Windy, cloudy, warm, cold–I had typical Scottish weather in just my first hour here (It’s supposed to rain tomorrow, which will complete the deluxe weather package). But the buildings surrounding me more than made up for it. Even my hotel is part of the atmosphere. That’s my window in the turret, above the R in Radisson.
But wait, climb the Royal Mile up Castle Hill with me. I passed St. Giles Cathedral, centerpiece of the Scottish Reformation. Fiery theologian (read: serious troublemaker) John Knox was installed as minister here in 1559, and it’s now known as the Mother Church of World Presbyterianism. I passed it three times in one day, and each time the stones were a different color–once shimmering in the sun, once shivering in the wind, and once quietly watching the sun set, tourists scurrying off for tea or Glenlivet.

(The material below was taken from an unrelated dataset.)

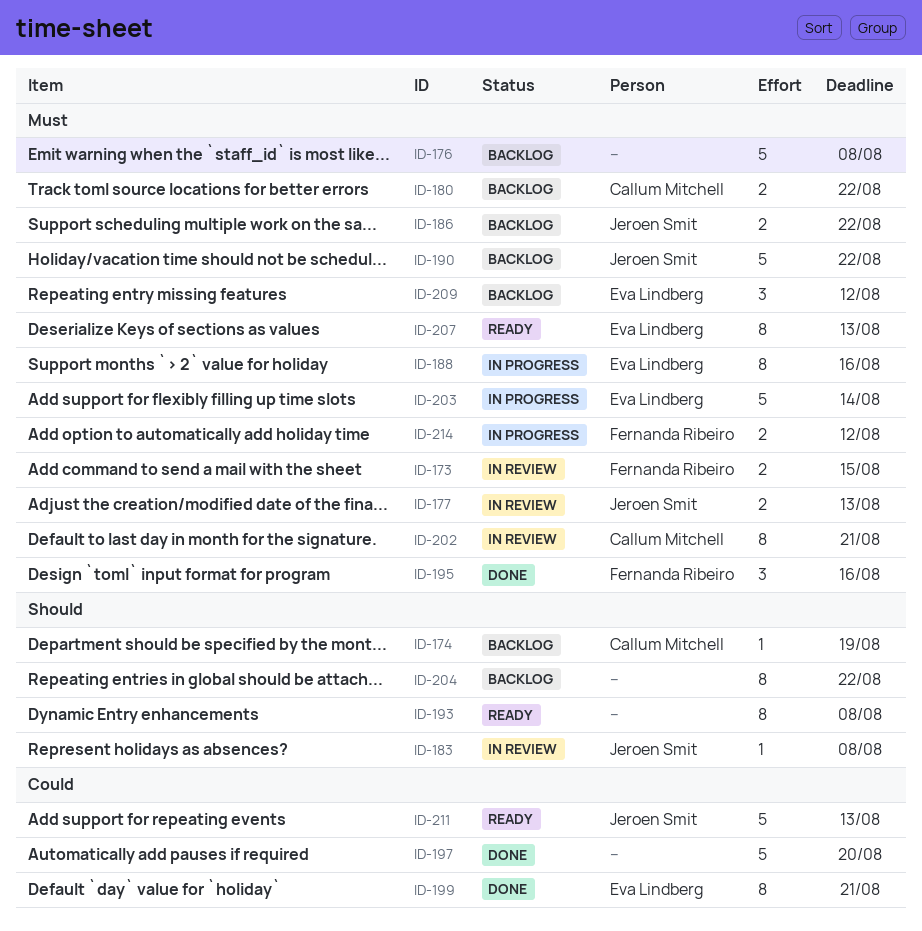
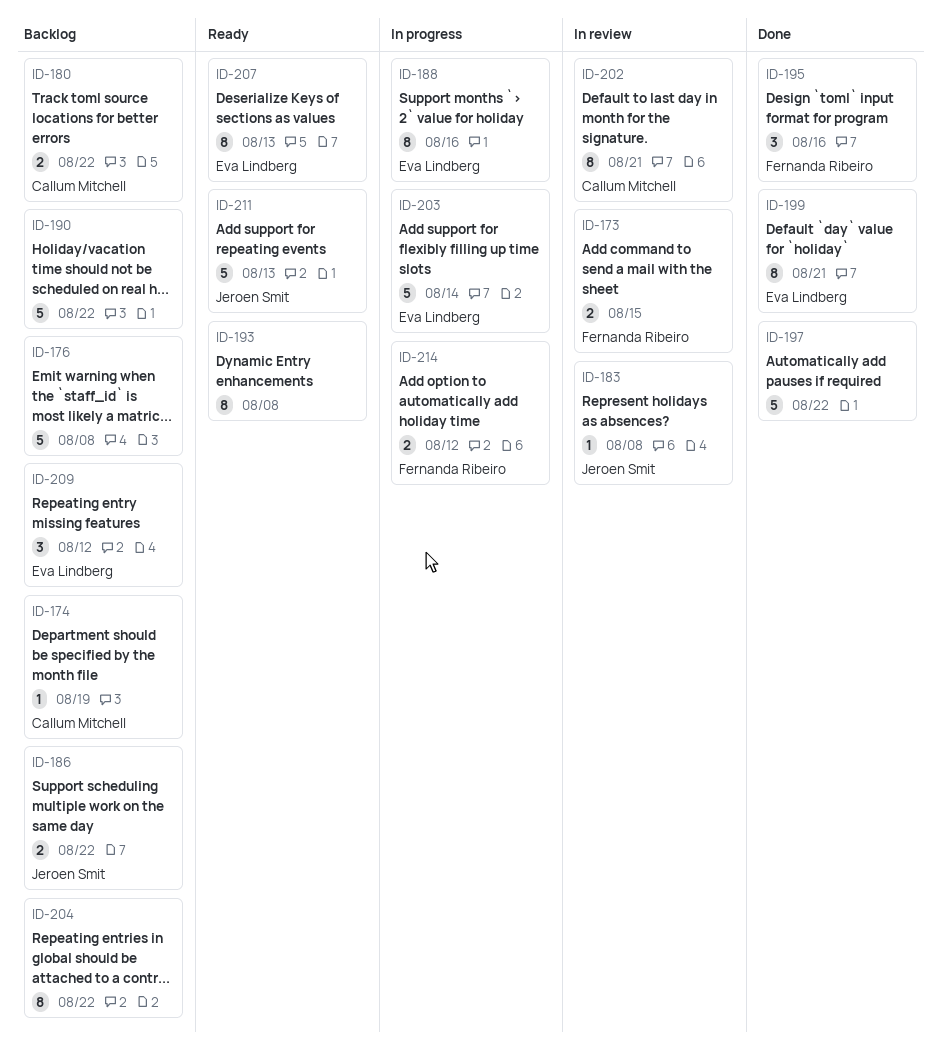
ID-177: present -> none
ID-190, owner: Jeroen Smit -> none
ID-197, due: Aug 20 -> Aug 22

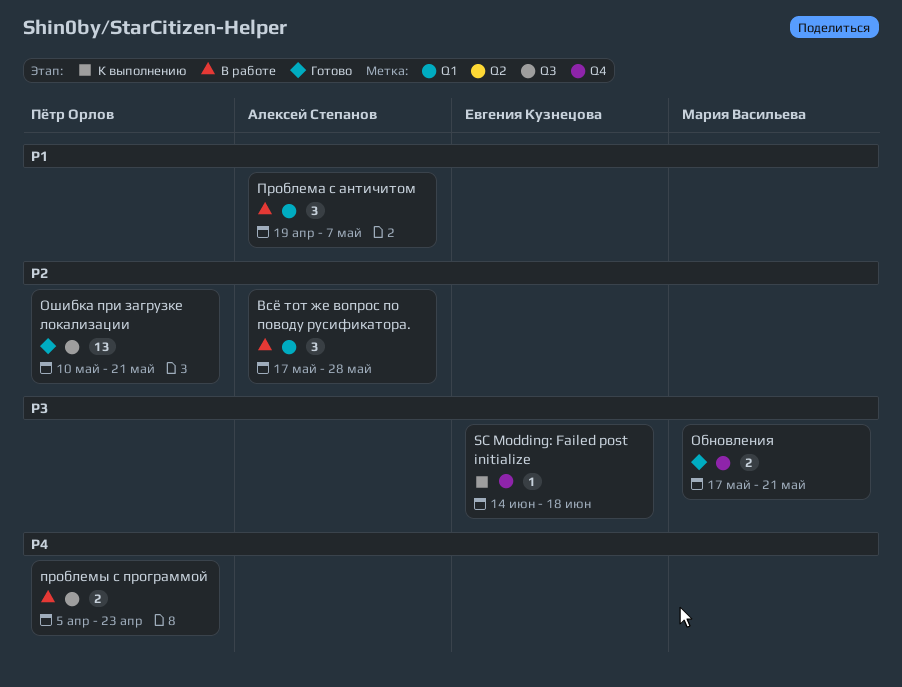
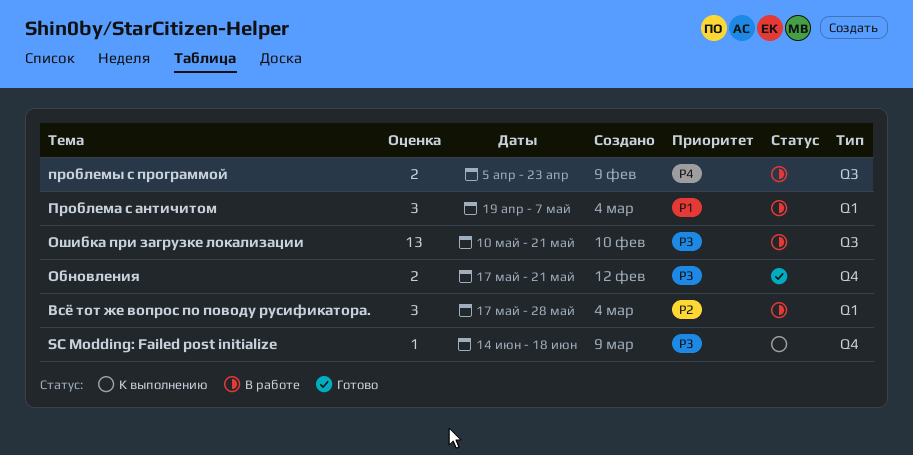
Ошибка при загрузке локализации, status: Готово -> В работе
Ошибка при загрузке локализации, priority: P2 -> P3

The climax of the walk uphill is the castle itself. I’m afraid words can’t do it justice. It’s massive, graceful, cleverly built atop a small plug of volcanic basalt, hardest rock on earth. like every ancient building it’s been repurposed, renovated, burned, and rebuilt over and over.
The ceiling of the Great Hall was built by some 600 years ago by marine architects–so of course it looks like an inverted ship’s hull. Tiny St. Margaret’s Chapel is the oldest building in the city (around 1124), honoring Scotland’s first saint.

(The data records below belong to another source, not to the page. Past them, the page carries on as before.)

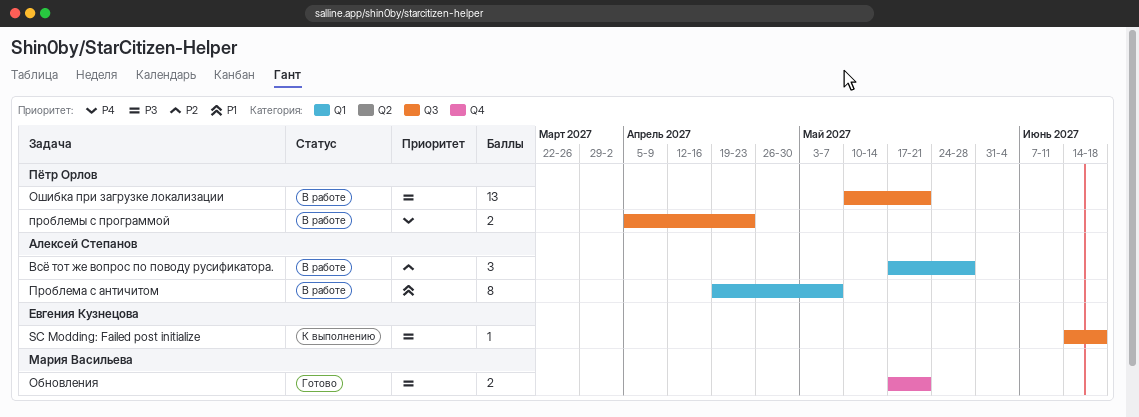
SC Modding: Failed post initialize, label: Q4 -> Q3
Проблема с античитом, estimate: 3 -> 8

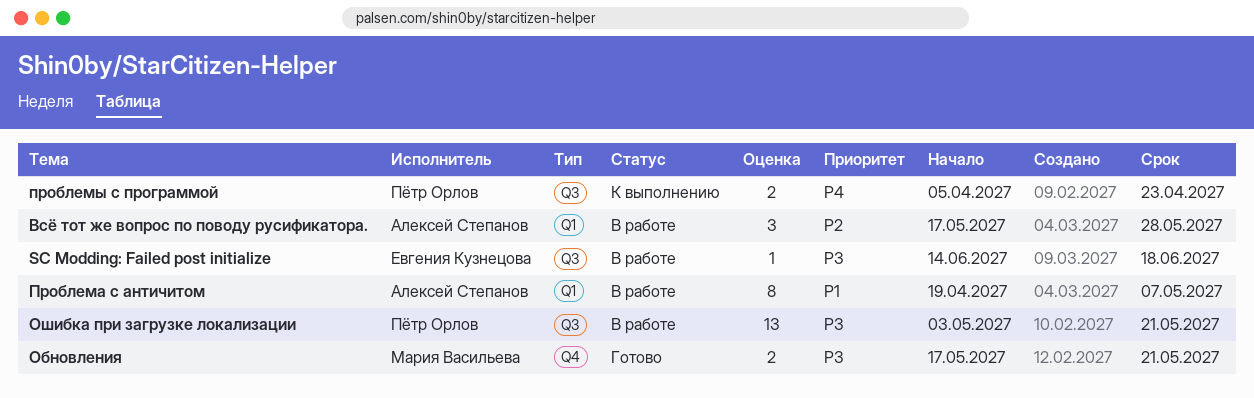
SC Modding: Failed post initialize, status: К выполнению -> В работе
Ошибка при загрузке локализации, start: May 10 -> May 3
проблемы с программой, status: В работе -> К выполнению

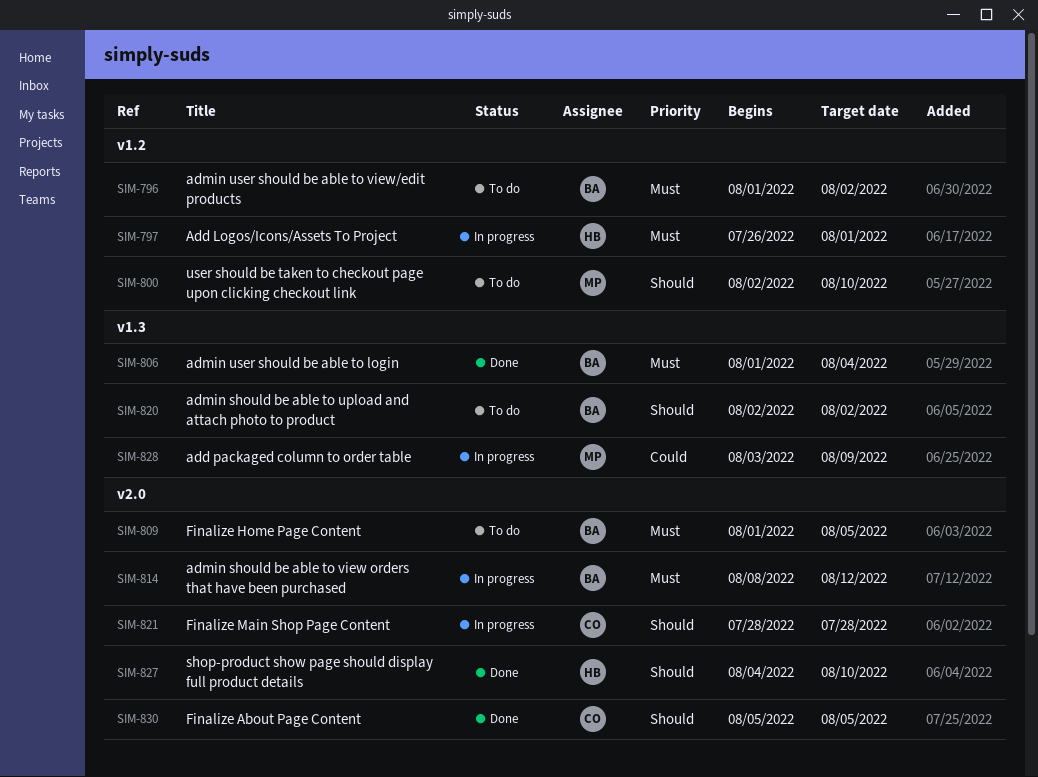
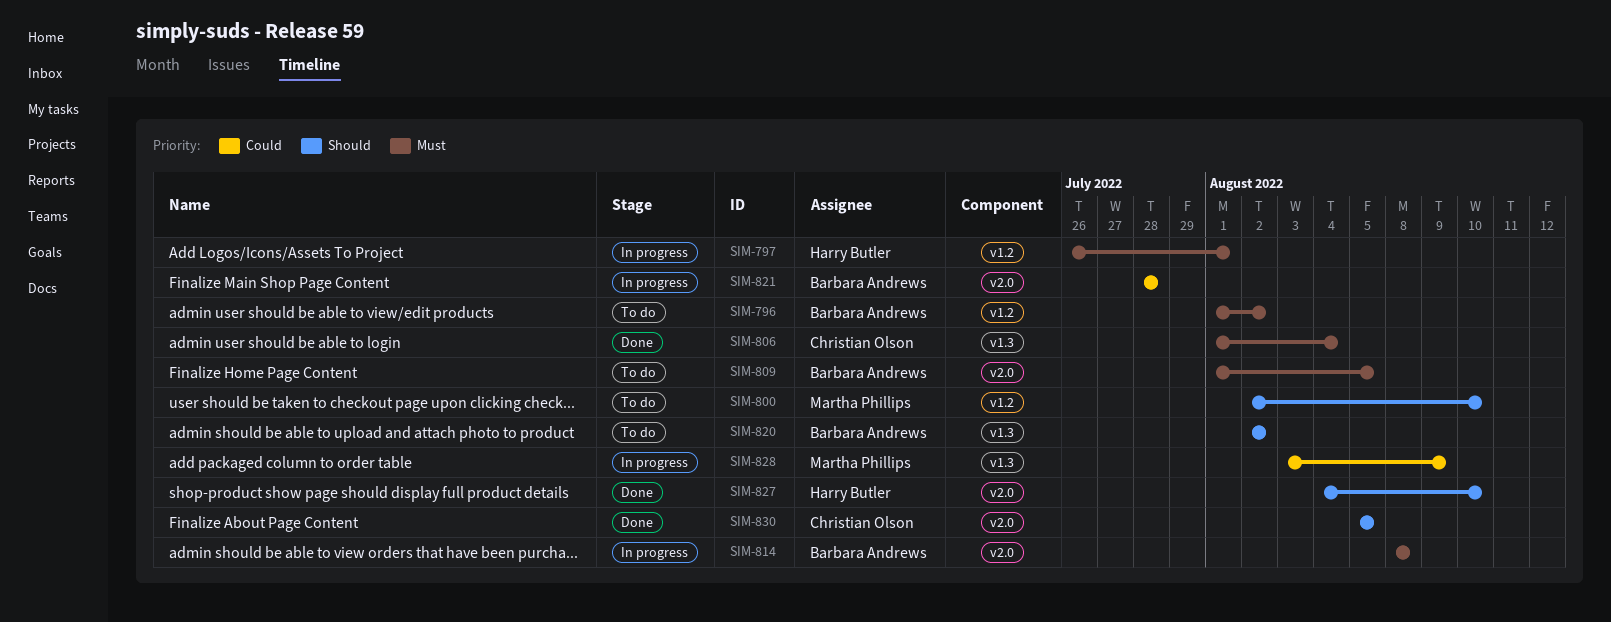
SIM-806, owner: Barbara Andrews -> Christian Olson
SIM-814, due: Aug 12 -> Aug 8
SIM-821, owner: Christian Olson -> Barbara Andrews
SIM-821, priority: Should -> Could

The clock tower is stately, backing up to the sheer drop that made the castle site so perfect.
My favorite part of the castle was one in which no photos are allowed–the War Memorial honoring the tens of thousands of people who had died fighting in Scotland’s various wars. Looking around, I saw centuries of regimental colors–and loss, and grief–from around the globe. Gallipoli, Suez, Cuba, India, Falklands, America.
A quote from Thucidydes beautifully summarized the enormous death and profound respect surrounding me:
“The whole earth is the tomb of heroes; not only are they commemorated by columns and inscriptions in their own country, but in foreign lands there dwells also an unwritten memorial of them, graven not on stone but in the hearts of men.”